


  • Starch, or amylum, is a polymeric carbohydrate consisting of a large number of glucose units joined by glycosidic bonds. This polysaccharide is produced by most green plants as an energy store. It is the most common carbohydrate in human diets and is contained in large amounts in staple foods such as potatoes, wheat, maize (corn), rice, and cassava.
  • Pure starch is a white, tasteless and odorless powder that is insoluble in cold water or alcohol. It consists of two types of molecules: the linear and helical amylose and the branched amylopectin. Depending on the plant, starch generally contains 20 to 25% amylose and 75 to 80% amylopectin by weight.
  • Glycogen, the glucose store of animals, is a more branched version of amylopectin.
  • In industry, starch is converted into sugars, for example by malting and fermenting to produce ethanol in the manufacture of beer, whisky and biofuel. It is also processed to produce many of the sugars used in processed foods.
  • Dissolving starch in warm water produces a wheat paste, which can be used as a thickening, stiffening or gluing agent. The biggest, industrial, non-food use of starch is as an adhesive in the papermaking process. Starch can also be applied to parts of some garments before ironing, to stiffen them.


  • Cellulose is an organic compound with the formula (C6H10O5)n. It is a polysaccharide consisting of a linear chain of several hundred to many thousands of β(1→4) linked D-glucose units.
  • Cellulose is an important structural component of the primary cell wall of green plants, many forms of algae and oomycetes. Some species of bacteria secrete it to form biofilms.
  • Cellulose is the most abundant organic polymer on Earth. The cellulose content of cotton fiber is 90%, wood is 40–50% and dried hemp is approximately 57%.
  • Cellulose is mainly used to produce paperboard and paper. Smaller quantities are converted into a wide variety of derivative products, such as cellophane and rayon. The conversion of cellulose from crops into biofuels, such as cellulosic ethanol, is under investigation as an alternative fuel source. Cellulose for industrial use is mainly obtained from wood pulp and cotton.
  • Some animals, particularly ruminants and termites, can digest cellulose with the help of symbiotic micro-organisms that live in their guts, such as Trichonympha. In humans, cellulose acts as a hydrophilic bulking agent for feces and is often referred to as a ‘dietary fiber’.


  • Glycogen is a multi-branched polysaccharide of glucose that serves as a form of energy storage in animals and fungi. The polysaccharide structure represents the main storage form of glucose in the body.

◇ ◇ ◇ ◇ ◇

## Activities
1. According to the polysaccharide notes, what share of cotton fiber is cellulose?
2. Please resume the polysaccharide notes after their final sentence, carrying on the glycogen entry in the same bulleted style.
You won't need the records for these tasks.

Items drawn from a data source:
◇ ◇ ◇ ◇ ◇

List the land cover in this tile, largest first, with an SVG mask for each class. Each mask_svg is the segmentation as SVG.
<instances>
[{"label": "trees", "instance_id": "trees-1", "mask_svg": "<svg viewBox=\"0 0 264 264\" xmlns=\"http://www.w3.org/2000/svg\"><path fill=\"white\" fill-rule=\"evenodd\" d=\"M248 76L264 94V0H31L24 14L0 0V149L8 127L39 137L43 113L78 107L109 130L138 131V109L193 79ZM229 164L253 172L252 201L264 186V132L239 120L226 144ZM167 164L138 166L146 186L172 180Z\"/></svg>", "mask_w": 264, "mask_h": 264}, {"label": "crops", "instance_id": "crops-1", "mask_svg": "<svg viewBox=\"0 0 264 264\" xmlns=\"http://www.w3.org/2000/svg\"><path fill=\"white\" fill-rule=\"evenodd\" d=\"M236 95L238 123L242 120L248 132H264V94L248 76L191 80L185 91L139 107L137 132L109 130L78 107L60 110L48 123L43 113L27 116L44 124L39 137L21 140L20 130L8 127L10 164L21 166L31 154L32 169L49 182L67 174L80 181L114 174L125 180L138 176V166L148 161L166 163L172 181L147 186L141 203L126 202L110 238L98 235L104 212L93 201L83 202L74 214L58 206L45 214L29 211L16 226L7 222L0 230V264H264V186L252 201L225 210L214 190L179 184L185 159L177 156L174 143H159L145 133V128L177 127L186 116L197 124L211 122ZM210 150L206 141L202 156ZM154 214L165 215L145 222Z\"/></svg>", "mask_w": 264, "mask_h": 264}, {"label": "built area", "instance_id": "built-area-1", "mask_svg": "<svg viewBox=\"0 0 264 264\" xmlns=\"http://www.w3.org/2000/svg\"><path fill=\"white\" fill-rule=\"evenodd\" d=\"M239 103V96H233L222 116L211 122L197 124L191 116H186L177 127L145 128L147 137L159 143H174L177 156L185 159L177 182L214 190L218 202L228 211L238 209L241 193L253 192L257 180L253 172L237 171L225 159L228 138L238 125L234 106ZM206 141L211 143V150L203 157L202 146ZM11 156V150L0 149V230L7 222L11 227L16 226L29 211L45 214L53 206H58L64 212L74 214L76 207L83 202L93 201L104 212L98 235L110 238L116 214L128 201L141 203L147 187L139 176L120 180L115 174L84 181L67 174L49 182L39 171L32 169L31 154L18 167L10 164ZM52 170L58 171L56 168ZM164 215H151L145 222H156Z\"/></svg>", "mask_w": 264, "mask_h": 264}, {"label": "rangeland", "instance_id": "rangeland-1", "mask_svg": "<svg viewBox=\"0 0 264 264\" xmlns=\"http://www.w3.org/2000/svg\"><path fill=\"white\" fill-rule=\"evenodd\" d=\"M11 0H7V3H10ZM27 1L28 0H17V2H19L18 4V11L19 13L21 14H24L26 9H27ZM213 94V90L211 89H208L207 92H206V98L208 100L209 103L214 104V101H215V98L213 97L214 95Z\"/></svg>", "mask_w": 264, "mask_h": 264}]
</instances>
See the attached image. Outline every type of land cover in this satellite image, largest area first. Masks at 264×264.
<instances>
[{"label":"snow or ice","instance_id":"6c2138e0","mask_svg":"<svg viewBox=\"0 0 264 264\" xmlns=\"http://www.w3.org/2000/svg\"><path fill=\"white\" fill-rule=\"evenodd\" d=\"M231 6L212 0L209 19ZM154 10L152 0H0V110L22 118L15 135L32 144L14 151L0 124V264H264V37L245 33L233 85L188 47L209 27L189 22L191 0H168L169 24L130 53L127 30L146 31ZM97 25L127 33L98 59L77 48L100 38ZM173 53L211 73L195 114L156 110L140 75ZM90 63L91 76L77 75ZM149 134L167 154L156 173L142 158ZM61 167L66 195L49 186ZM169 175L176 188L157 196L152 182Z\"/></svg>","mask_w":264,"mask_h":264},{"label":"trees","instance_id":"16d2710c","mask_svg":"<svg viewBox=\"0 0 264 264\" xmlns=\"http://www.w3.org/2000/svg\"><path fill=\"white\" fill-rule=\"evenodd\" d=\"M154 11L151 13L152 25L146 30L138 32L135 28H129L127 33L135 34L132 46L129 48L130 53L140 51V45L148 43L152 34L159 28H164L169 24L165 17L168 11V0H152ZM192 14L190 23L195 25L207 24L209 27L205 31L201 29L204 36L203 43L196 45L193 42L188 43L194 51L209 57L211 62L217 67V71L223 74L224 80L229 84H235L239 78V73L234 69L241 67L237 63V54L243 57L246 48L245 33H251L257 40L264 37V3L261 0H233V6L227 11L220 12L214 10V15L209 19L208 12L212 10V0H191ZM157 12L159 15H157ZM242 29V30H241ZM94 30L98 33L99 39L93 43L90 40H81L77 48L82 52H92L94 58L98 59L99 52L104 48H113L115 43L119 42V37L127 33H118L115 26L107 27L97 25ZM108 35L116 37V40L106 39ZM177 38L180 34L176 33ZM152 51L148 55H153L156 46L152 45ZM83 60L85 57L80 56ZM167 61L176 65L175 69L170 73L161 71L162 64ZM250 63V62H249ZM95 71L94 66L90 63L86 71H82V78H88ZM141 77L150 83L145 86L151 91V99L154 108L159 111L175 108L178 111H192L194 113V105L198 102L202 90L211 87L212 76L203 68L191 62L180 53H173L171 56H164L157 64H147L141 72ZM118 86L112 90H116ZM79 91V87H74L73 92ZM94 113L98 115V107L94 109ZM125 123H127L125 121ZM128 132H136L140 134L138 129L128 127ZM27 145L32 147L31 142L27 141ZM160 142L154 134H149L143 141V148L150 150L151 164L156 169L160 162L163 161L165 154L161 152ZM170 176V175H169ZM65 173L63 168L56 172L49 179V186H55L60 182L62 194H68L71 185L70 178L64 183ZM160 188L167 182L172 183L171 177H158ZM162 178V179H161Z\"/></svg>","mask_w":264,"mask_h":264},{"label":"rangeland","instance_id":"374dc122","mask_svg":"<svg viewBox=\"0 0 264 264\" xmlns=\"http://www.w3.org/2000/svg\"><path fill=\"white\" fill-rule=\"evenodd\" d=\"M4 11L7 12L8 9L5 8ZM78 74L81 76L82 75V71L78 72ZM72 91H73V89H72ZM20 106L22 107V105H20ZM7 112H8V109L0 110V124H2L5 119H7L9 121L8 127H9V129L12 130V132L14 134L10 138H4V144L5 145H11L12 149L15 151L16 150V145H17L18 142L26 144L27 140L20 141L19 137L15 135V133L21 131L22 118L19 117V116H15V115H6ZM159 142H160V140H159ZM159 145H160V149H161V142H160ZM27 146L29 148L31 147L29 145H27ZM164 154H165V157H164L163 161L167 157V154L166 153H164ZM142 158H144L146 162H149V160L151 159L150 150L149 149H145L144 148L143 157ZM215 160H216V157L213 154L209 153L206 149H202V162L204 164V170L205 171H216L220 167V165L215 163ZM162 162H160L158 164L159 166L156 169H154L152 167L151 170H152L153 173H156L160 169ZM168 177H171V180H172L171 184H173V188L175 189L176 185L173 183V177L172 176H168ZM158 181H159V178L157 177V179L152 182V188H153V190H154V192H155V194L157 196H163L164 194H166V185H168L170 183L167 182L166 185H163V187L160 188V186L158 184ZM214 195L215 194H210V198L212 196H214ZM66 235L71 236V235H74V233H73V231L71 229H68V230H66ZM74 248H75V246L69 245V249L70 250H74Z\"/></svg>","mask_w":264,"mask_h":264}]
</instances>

◇ ◇ ◇ ◇ ◇

## Per-task answers
1. Cotton fiber is 90% cellulose.

2.
  • In humans, glycogen is made and stored primarily in the cells of the liver and the muscles, hydrated with three or four parts of water. Glycogen functions as the secondary long-term energy store (the primary energy store is fats held in adipose tissue). Muscle glycogen is converted into glucose by muscle cells, and liver glycogen converts to glucose for use throughout the body, including the central nervous system.
  • Glycogen is the analogue of starch, a glucose polymer that functions as energy storage in plants. It has a structure similar to amylopectin (a component of starch) but is more extensively branched and compact than starch. Both are white powders in their dry state. Glycogen is found in the form of granules in the cytosol/cytoplasm in many cell types and plays an important role in the glucose cycle. Glycogen forms an energy reserve that can be quickly mobilized to meet a sudden need for glucose, but one that is less compact than the energy reserves of triglycerides (lipids).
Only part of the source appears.